* Start Document *

My inspirations for this project included numerous Korean thriller movies and TV. shows, a few of Dean Koontz's thriller novels (Watcher's most notably), and I'll Give You the Sun by Jandy Nelson (A Young Adult Romance Novel). Throughout my writing process, I continually looked to Koontz's Watchers in order to get inspiration for developing emotional characters with deep connections to one another within a thriller novel. My primary focus when writing Your Misery was to have it be a heavily character-driven novel, while also maintaining momentum with thriller elements. This is something I think Koontz does exceptionally well, so when looking at his works I tried to focus on how he weaved in character backgrounds, descriptions, and emotions seamlessly while also propelling the plot forward.
I'll Give You the Sun, was the novel that inspired me to write Your Misery from the first-person perspective. During my work on this project, I turned to this novel when trying to decipher how to switch scenes between two primary first-person narrators, how to maintain a distinct voice for each, and how to enlighten the reader with their own unique thought processes throughout the story.
Korean thriller movies and TV shows helped me improve my general understanding of how thrillers are typically structured, and what authorial choices writers make when it comes to moving the plot forward piece by piece.
The English 399 Editing Studio course helped me keep myself on track while I worked on this project. The classes weekly check-ins as well as it's extensive amount of writing challenges helped me work on and approach this project in new and refreshing ways each week.

* End Document *
* Start Record list *

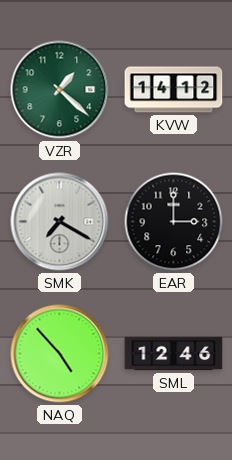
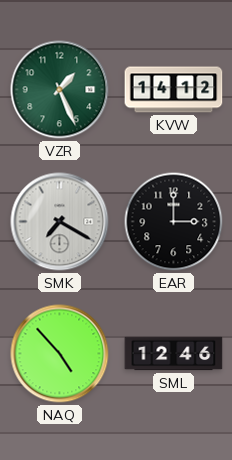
VZR: 1:22 -> 1:26
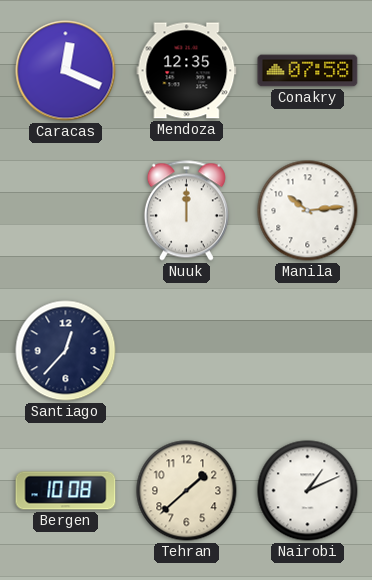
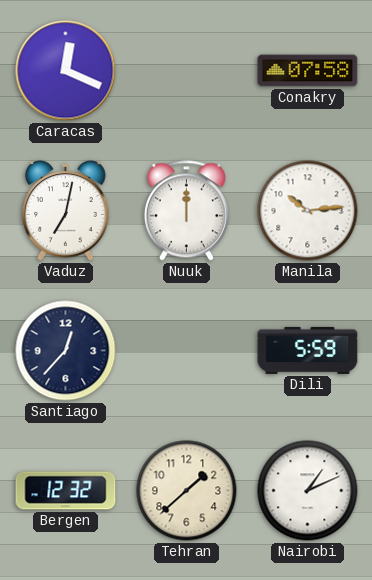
Mendoza: 12:35 -> none
Vaduz: none -> 7:02
Dili: none -> 5:59
Bergen: 10:08 -> 12:32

* End Record list *

Write out the statement on the novel's inspirations, beginning at the words "My inspirations for" and stopping after "the plot forward.". The rows are separate from the statement on the novel's inspirations.

My inspirations for this project included numerous Korean thriller movies and TV. shows, a few of Dean Koontz's thriller novels (Watcher's most notably), and I'll Give You the Sun by Jandy Nelson (A Young Adult Romance Novel). Throughout my writing process, I continually looked to Koontz's Watchers in order to get inspiration for developing emotional characters with deep connections to one another within a thriller novel. My primary focus when writing Your Misery was to have it be a heavily character-driven novel, while also maintaining momentum with thriller elements. This is something I think Koontz does exceptionally well, so when looking at his works I tried to focus on how he weaved in character backgrounds, descriptions, and emotions seamlessly while also propelling the plot forward.